We were in the middle of the campus gym, surrounded by mirrors reflecting our distorted forms, glass walls looking out into the dark, empty hallway.

"Jax, the cameras," I hissed, my voice tight with a sudden surge of fear. "Security comes through here."

"Let them come."

He grabbed my wrists, his fingers like steel manacles. He pinned them to the bar above my head, stretching my arms.

"You think you can just leave?" he asked, his eyes burning into mine, seeking something he couldn't name. "You think you can just walk away from this? From what I burn into you?"

"I'm trying," I admitted, a hot ache blooming behind my eyes. The first pinprick of tears stung, blurring his face. "I'm trying to survive you."

"You don't survive me," he whispered, his voice dangerously soft. "You endure me."

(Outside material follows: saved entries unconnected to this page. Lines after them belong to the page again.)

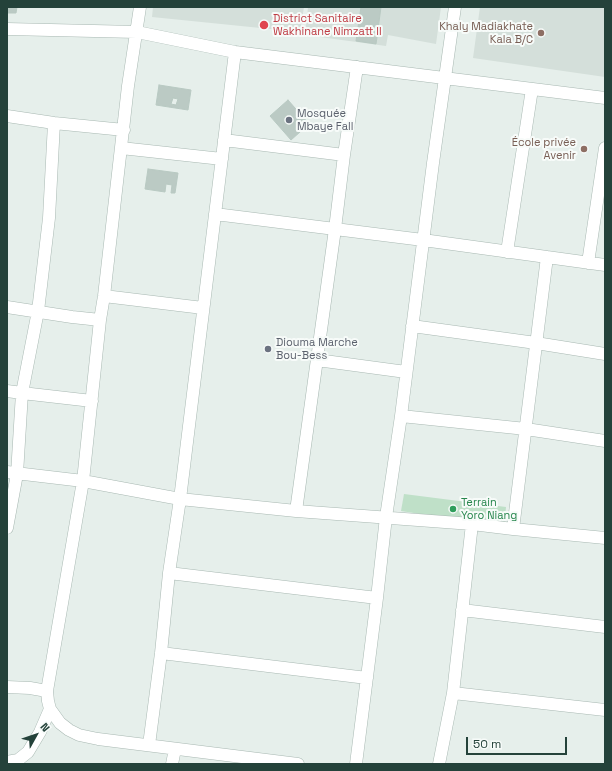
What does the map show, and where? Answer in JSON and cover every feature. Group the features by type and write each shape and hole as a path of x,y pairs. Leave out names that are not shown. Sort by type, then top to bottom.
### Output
{"street":[{"path":"140,7 128,86 124,130 100,320 83,481 47,691 50,708 60,723 68,730 79,735 149,746 298,764"},
{"path":"356,764 386,517 401,416 423,240 455,7"},
{"path":"7,29 137,32 235,52 605,98"},
{"path":"149,746 169,574 180,498 235,52"},
{"path":"296,511 318,360 344,155 357,67"},
{"path":"507,252 532,89"},
{"path":"7,116 54,123 124,130"},
{"path":"7,528 22,394 38,311 49,218 54,123"},
{"path":"224,140 344,155"},
{"path":"121,148 222,159"},
{"path":"588,263 605,148"},
{"path":"215,214 605,265"},
{"path":"513,529 547,257"},
{"path":"104,296 203,308"},
{"path":"7,307 100,320"},
{"path":"412,326 605,354"},
{"path":"318,360 406,372"},
{"path":"7,391 22,394 92,401"},
{"path":"401,416 526,429 605,441"},
{"path":"12,473 83,481 180,498 296,511 472,524 605,538"},
{"path":"439,764 453,693 472,524"},
{"path":"169,574 377,598"},
{"path":"462,610 605,627"},
{"path":"161,653 367,678"},
{"path":"7,687 30,688 47,691"},
{"path":"453,693 605,710"},
{"path":"7,762 18,760 24,757 28,752 40,732 50,708"},
{"path":"172,764 175,749"}],"shaded area":[{"name":"District Sanitaire Wakhinane Nimzatt II","path":"153,7 304,7 300,32 152,17"},
{"path":"308,7 441,7 436,44 388,35 386,46 305,35"},
{"name":"Khaly Madiakhate Kala B/C","path":"480,7 605,7 605,77 473,58"}],"green space":[{"name":"Terrain Yoro Niang","path":"404,494 506,507 504,527 401,511"}],"building":[{"path":"7,7 17,7 16,13 7,13"},
{"path":"361,7 381,7 376,44 356,41"},
{"path":"159,85 191,90 188,110 156,105"},
{"path":"173,98 178,99 176,105 171,104"},
{"name":"Mosquée Mbaye Fall","path":"288,100 309,124 291,140 270,116"},
{"path":"148,169 178,173 175,193 171,193 172,185 166,184 165,192 145,189"}],"place":[{"name":"District Sanitaire Wakhinane Nimzatt II","path":"264,25"},
{"name":"Khaly Madiakhate Kala B/C","path":"541,33"},
{"name":"Mosquée Mbaye Fall","path":"289,120"},
{"name":"École privée Avenir","path":"584,149"},
{"name":"Diouma Marche Bou-Bess","path":"268,349"},
{"name":"Terrain Yoro Niang","path":"453,509"}]}
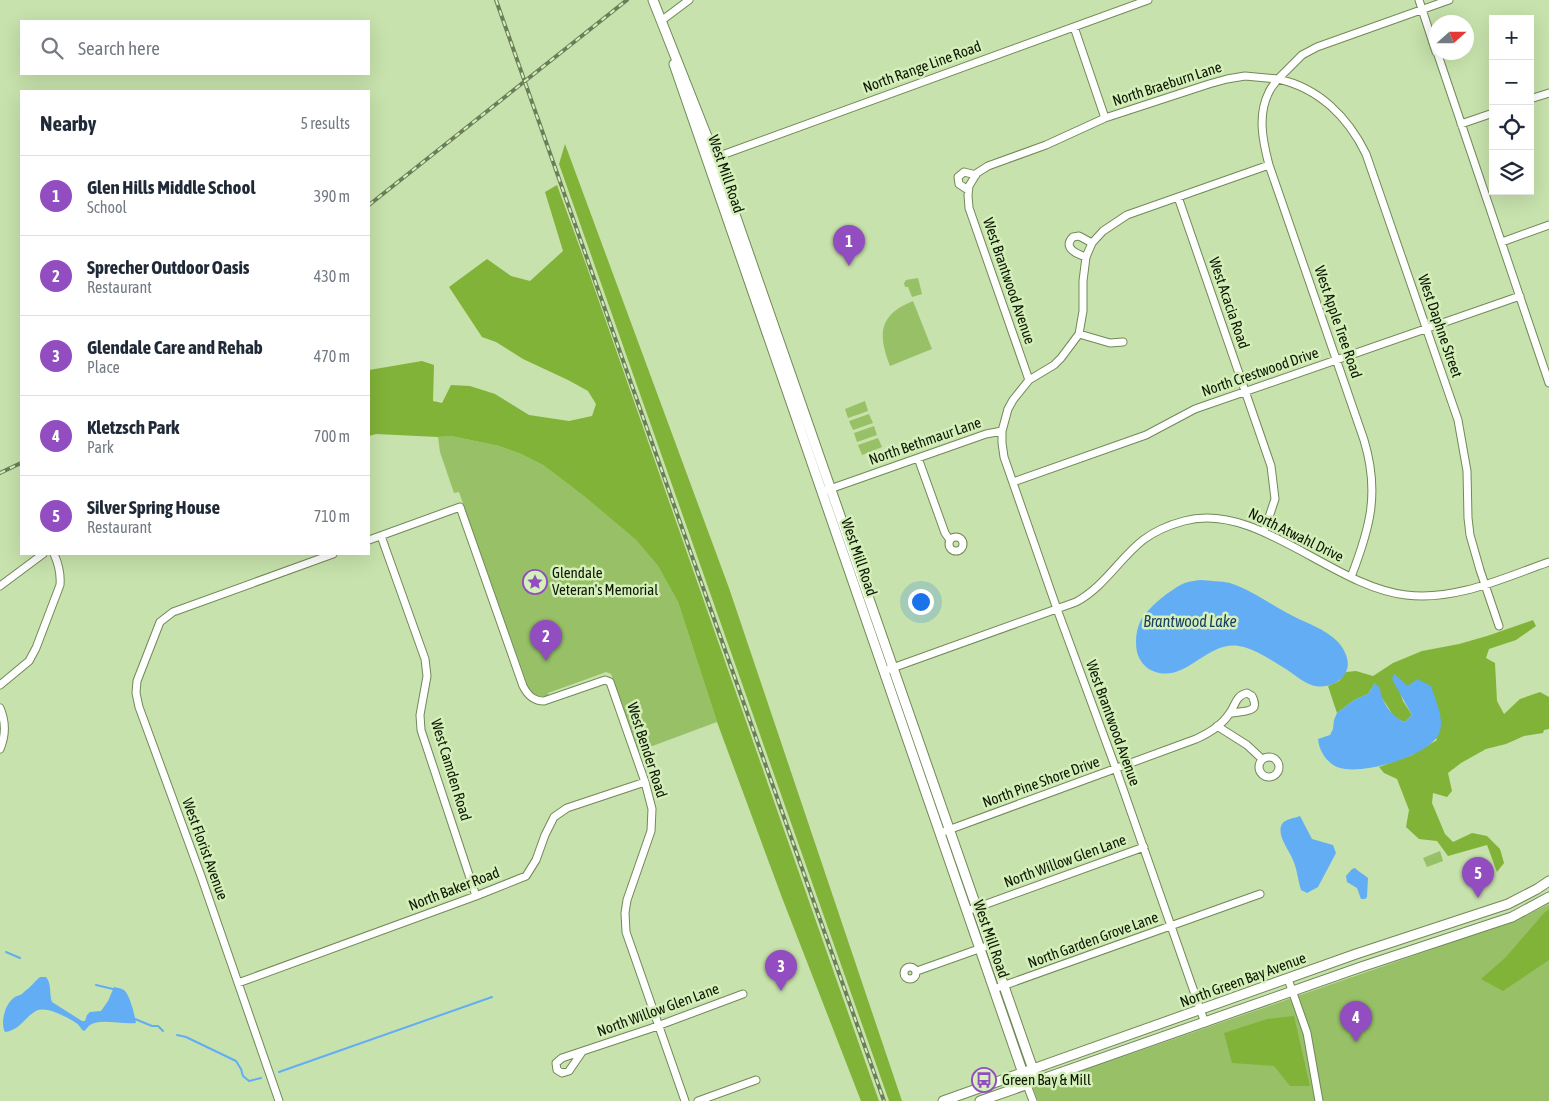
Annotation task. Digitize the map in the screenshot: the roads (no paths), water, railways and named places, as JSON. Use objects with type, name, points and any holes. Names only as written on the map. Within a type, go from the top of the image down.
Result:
[{"type":"main road","name":"West Mill Road","points":[[653,0],[716,157],[1037,1081]]},
{"type":"main road","name":"West Mill Road","points":[[661,21],[706,160],[1026,1085]]},
{"type":"main road","name":"North Green Bay Avenue","points":[[946,1100],[1372,949],[1508,904],[1549,881]]},
{"type":"main road","name":"North Green Bay Avenue","points":[[980,1101],[1292,991],[1512,917],[1549,897]]},
{"type":"street","points":[[661,21],[689,0]]},
{"type":"street","name":"North Range Line Road","points":[[706,160],[1148,0]]},
{"type":"street","points":[[1418,0],[1429,30]]},
{"type":"street","points":[[1278,79],[1302,55],[1317,47],[1449,0]]},
{"type":"street","points":[[1074,27],[1105,118]]},
{"type":"street","points":[[1440,60],[1549,383]]},
{"type":"street","name":"North Braeburn Lane","points":[[968,190],[959,184],[958,177],[964,172],[976,175],[988,166],[1046,145],[1105,118],[1227,79],[1245,76],[1278,79]]},
{"type":"street","name":"West Apple Tree Road","points":[[1278,79],[1269,91],[1266,99],[1262,122],[1263,140],[1269,165],[1368,454],[1372,481],[1371,509],[1366,536],[1351,577]]},
{"type":"street","name":"West Daphne Street","points":[[1278,79],[1293,84],[1325,101],[1347,122],[1366,154],[1462,434],[1467,471],[1470,535],[1484,584],[1499,626]]},
{"type":"street","points":[[1534,99],[1549,93]]},
{"type":"street","points":[[1461,124],[1489,114]]},
{"type":"street","name":"North Bethmaur Lane","points":[[822,492],[986,434],[1002,431],[1010,405],[1029,380],[1054,365],[1069,349],[1079,334],[1083,311],[1083,281],[1086,257],[1092,243],[1103,231],[1127,215],[1269,165]]},
{"type":"street","points":[[968,190],[976,175]]},
{"type":"street","name":"West Brantwood Avenue","points":[[968,190],[968,208],[1029,380]]},
{"type":"street","name":"West Acacia Road","points":[[1178,197],[1271,466],[1274,499],[1264,532]]},
{"type":"street","points":[[1502,242],[1549,225]]},
{"type":"street","points":[[1086,257],[1077,254],[1069,244],[1069,241],[1073,237],[1079,236],[1092,243]]},
{"type":"street","name":"North Crestwood Drive","points":[[1013,482],[1146,435],[1195,409],[1520,296]]},
{"type":"street","points":[[1079,334],[1110,343],[1123,342]]},
{"type":"street","name":"West Brantwood Avenue","points":[[1002,431],[1004,457],[1205,1023]]},
{"type":"street","points":[[918,458],[945,533],[950,540]]},
{"type":"street","name":"West Bender Road","points":[[381,536],[460,507],[525,691],[532,698],[544,701],[608,680],[645,782],[652,808],[651,831],[627,900],[625,923],[629,942],[685,1101]]},
{"type":"street","name":"North Atwahl Drive","points":[[884,671],[1057,610],[1086,596],[1098,587],[1138,545],[1154,532],[1188,520],[1216,518],[1240,523],[1264,532],[1351,577],[1382,590],[1404,595],[1445,595],[1549,562]]},
{"type":"street","points":[[370,540],[381,536]]},
{"type":"street","name":"West Camden Road","points":[[381,536],[425,659],[427,676],[420,715],[421,730],[476,896]]},
{"type":"street","points":[[0,586],[42,555]]},
{"type":"street","points":[[0,685],[22,668],[36,648],[60,585],[61,574],[54,555]]},
{"type":"street","name":"West Florist Avenue","points":[[279,1101],[137,701],[137,681],[160,622],[173,612],[330,555]]},
{"type":"street","points":[[0,708],[4,717],[5,728],[0,749]]},
{"type":"street","name":"North Pine Shore Drive","points":[[940,832],[1196,739],[1217,726],[1230,714]]},
{"type":"street","points":[[1217,726],[1247,745],[1262,760]]},
{"type":"street","name":"North Baker Road","points":[[238,983],[526,876],[536,860],[554,817],[567,808],[645,782]]},
{"type":"street","name":"North Willow Glen Lane","points":[[967,911],[1144,847]]},
{"type":"street","name":"North Garden Grove Lane","points":[[994,989],[1260,894]]},
{"type":"street","points":[[917,971],[990,945]]},
{"type":"street","points":[[1288,979],[1308,1038],[1319,1101]]},
{"type":"street","name":"North Willow Glen Lane","points":[[582,1052],[743,994]]},
{"type":"street","points":[[698,1101],[756,1080]]},
{"type":"street","name":"West Mill Road","points":[[1026,1085],[1033,1101]]},
{"type":"water","name":"Brantwood Lake","points":[[1200,580],[1227,582],[1238,586],[1327,633],[1337,641],[1345,652],[1348,664],[1345,674],[1335,683],[1320,687],[1306,683],[1259,653],[1244,647],[1231,645],[1208,653],[1176,672],[1165,674],[1150,670],[1139,658],[1137,652],[1136,637],[1140,622],[1153,605],[1173,589],[1187,582]]},
{"type":"water","points":[[1394,674],[1408,686],[1417,679],[1431,686],[1441,720],[1440,731],[1435,740],[1411,756],[1395,762],[1362,769],[1347,769],[1333,765],[1324,755],[1318,739],[1330,735],[1337,713],[1354,700],[1368,694],[1375,683],[1380,688],[1385,704],[1396,717],[1405,722],[1412,715],[1392,679]]},
{"type":"water","points":[[1300,816],[1312,839],[1333,845],[1336,853],[1318,887],[1307,893],[1301,890],[1294,863],[1281,833],[1283,822]]},
{"type":"water","points":[[1355,868],[1368,878],[1367,897],[1365,899],[1361,899],[1357,888],[1347,882],[1346,876]]},
{"type":"water","points":[[40,977],[46,977],[48,980],[52,1002],[82,1021],[85,1021],[90,1012],[101,1011],[114,987],[123,989],[129,997],[136,1023],[100,1022],[90,1025],[84,1031],[63,1015],[42,1009],[33,1013],[14,1029],[5,1032],[3,1019],[6,1008],[11,1000],[23,993]]},
{"type":"waterway","points":[[6,952],[20,958]]},
{"type":"waterway","points":[[96,985],[113,989]]},
{"type":"waterway","points":[[279,1072],[492,997]]},
{"type":"waterway","points":[[135,1019],[152,1026],[158,1026],[163,1031]]},
{"type":"waterway","points":[[177,1035],[186,1037],[236,1061],[243,1076],[249,1081],[261,1078]]},
{"type":"railway","points":[[496,0],[884,1101]]},
{"type":"railway","points":[[370,204],[627,0]]},
{"type":"railway","points":[[0,473],[20,463]]},
{"type":"place","name":"Glen Hills Middle School","points":[[849,266]]},
{"type":"place","name":"Glendale Veteran's Memorial","points":[[535,582]]},
{"type":"place","name":"Sprecher Outdoor Oasis","points":[[546,661]]},
{"type":"place","name":"Silver Spring House","points":[[1478,898]]},
{"type":"place","name":"Glendale Care and Rehab","points":[[781,991]]},
{"type":"place","name":"Kletzsch Park","points":[[1356,1042]]},
{"type":"place","name":"Green Bay & Mill","points":[[984,1080]]}]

He released one of my wrists, his free hand snaking down the front of my gym shorts. No questions. No teasing. Just a brutal, possessive grab. My cock, soft and dormant, was instantly engulfed.

I gasped, my back arching off the bench, a sharp, involuntary cry tearing from my lips.

"Soft," he accused, his thumb pressing hard against the head of my shaft. "You're soft."

"I'm scared, Jax." My stomach clenched, a cold knot tightening in my gut.

"Good."

His hand began to stroke, a rough, punishing motion. He squeezed hard, forcing a sudden rush of blood into the shaft, a dizzying jolt of sensation.

"You haven't come since you left, have you?" he asked, his voice a low growl. "You've been sitting in the motel room, pulling at yourself, trying to forget me. But it didn't work."

He was right. The memory of Motel 6, the lukewarm water sluicing over my skin, the frantic, desperate attempts to conjure an image, a feeling, anything other than his face, his scent. My body had refused, gone numb, a dead weight in my hands.

"Rule Number Three," I whispered, a desperate, hysterical laugh bubbling up, hot and dry, in my throat.